El más pequeño de los otros dos hombres avanzó con agilidad gatuna.

—Mejor que te refresques la cabezota, amigo —replicó, sacando el cuchillo. Era un utensilio para comer y trabajar, una astilla comparada con la otra arma. Y el que la empuñaba no parecía un guerrero. Era esbelto. Llevaba una chaqueta orlada de piel y pantalones metidos en botas blandas. Svoboda logró distinguir eso porque el acompañante llevaba un farol que arrojaba un fulgor opaco sobre ambos y un charco de luz a sus pies.

El varyag sonrió bajo la luna.

—El lechuguino y el tullido —se burló—. ¿Tú me dices qué debo hacer? Cierra el pico, o descubriré cuan blancas son tus tripas.

El segundo hombre dejó el farol en el suelo con la mano izquierda. No tenía mano derecha. De un tazón de cuero sujeto al antebrazo surgió un garfio de hierro. Era un hombre musculoso, con ropa gruesa y sencilla. Extrajo su pequeño cuchillo.

—Nosotros dos —gruñó—. Tú solo. Cadoc dice largo, tú vas. —Al contrario del hombre delgado, apenas podía hablar ruso.

—¡Dos cucarachas! —aulló el varyag —. ¡Por el trueno de Perun, se acabó!

Dio una zancada hacia delante. Su arma centelleó. El hombre delgado —¿Cadoc?— se movió a un lado y estiró el tobillo. El varyag tropezó, cayó en los adoquines. El hombre del garfio rió. El varyag rugió, se levantó y embistió.

El garfio atacó. La curva terminaba en una punta que se hundió en el brazo del atacante. El varyag aulló. El cuchillo del oponente le abrió un tajo en la muñeca y el varyag soltó su arma. Cadoc se acercó de un brinco y juguetonamente le cogió el rizo y lo cortó.

—Tomaremos el próximo trofeo de tu entrepierna —dijo Cadoc con voz socarrona. El varyag gritó, viró en redondo y huyó. Los ecos murieron.

Cadoc se acercó a Svoboda.

—¿Estás bien, señora? —preguntó—. Ven, apóyate en mí.

La ayudó a levantarse mientras su compañero recogía el cuchillo del varyag.

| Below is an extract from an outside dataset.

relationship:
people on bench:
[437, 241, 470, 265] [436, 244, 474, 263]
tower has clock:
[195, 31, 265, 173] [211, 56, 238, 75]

—No, deja eso —ordenó Cadoc. Sin duda hablaba en ruso para que ella entendiera—. No quiero que los guardias nos lo encuentren encima. Sería tan problemático como el cadáver de ese energúmeno. Vámonos. El alboroto puede haber despertado una curiosidad que no nos interesa. Ven, mi señora.

—Yo no estoy lastimada —jadeó Svoboda. En efecto, sólo había sufrido magulladuras. Aún estaba un poco aturdida. Echó a andar a ciegas, guiada por la mano de Cadoc.

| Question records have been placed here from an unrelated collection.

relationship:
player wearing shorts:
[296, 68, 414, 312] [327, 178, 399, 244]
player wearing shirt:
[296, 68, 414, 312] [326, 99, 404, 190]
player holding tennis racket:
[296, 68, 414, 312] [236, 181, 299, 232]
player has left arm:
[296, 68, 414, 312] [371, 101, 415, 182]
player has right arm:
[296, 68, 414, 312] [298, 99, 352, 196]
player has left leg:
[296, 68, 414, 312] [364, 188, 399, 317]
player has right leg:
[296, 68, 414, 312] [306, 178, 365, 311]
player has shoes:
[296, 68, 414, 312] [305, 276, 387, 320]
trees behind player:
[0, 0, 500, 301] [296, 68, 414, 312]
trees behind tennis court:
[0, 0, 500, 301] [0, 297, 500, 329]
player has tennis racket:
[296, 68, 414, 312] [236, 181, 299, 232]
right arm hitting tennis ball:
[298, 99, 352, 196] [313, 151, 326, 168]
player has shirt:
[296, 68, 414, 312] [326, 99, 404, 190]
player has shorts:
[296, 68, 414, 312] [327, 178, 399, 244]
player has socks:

El hombre del farol y el garfio preguntó algo que debía significar: «¿Adonde vamos?»

—A nuestro alojamiento, desde luego —replicó Cadoc en ruso—. Si nos topamos con una patrulla, no ha ocurrido nada. Simplemente salimos en busca de bebida y jolgorio. ¿Estás de acuerdo, señora? Nos debes algo, y no queremos perder la partida de la flota por la mañana tan sólo porque los oficiales de Yaroslav desean interrogarnos. —Debo volver a casa —imploró ella.

—Volverás. Te acompañaremos, no temas. Pero antes… —Se oyeron gritos detrás—. ¡Oíd! Alguien viene. Han encontrado el cuchillo y si también tienen un farol, habrán visto la sangre y las huellas de la pelea. —Cadoc los condujo a un callejón, un túnel tenebroso—. Un camino indirecto, pero evita problemas. Nos ocultaremos un par de horas y luego te escoltaremos, señora.

Salieron a una calle ancha iluminada por la luna. Svoboda había recobrado la compostura. Se preguntó si podría confiar en ese par. ¿No sería más prudente regresar de inmediato a casa de Olga? Si rehusaban, ella iría sola, y no estaría peor que antes. Pero antes no le había ido muy bien. Y —un cosquilleo, una tibieza— nunca había conocido a nadie así. Tal vez nunca lo conocería. Zarparían por la mañana y ella se casaría una vez más.

Cadoc tiró de la manga del compañero y dijo alegremente.

—Ea, Rufus, no pases de largo.

Una casa se erguía ante ellos. La puerta no tenía tranca. Se limpiaron los pies y entraron en una sala en penumbra con mesas, bancos y un par de faroles encendidos.

—La sala común —le dijo Cadoc al oído—. Éste es un hostal para quienes pueden costearlo. Silencio, por favor.

Ella los examinó. Rufus, a la luz del farol, mostraba rasgos toscos, pecas, patillas pobladas y pelo fino, rojizo y brillante. Cadoc tenía aspecto extranjero, cara angosta y aquilina, ojos un tanto rasgados, como los de un danés, pero grandes y castaños, el pelo largo hasta los hombros y tan negro como la barba puntiaguda. Llevaba un anillo de oro con tallas igualmente extrañas, una serpiente que se mordía la cola. Rara vez Svoboda había visto una sonrisa tan afable.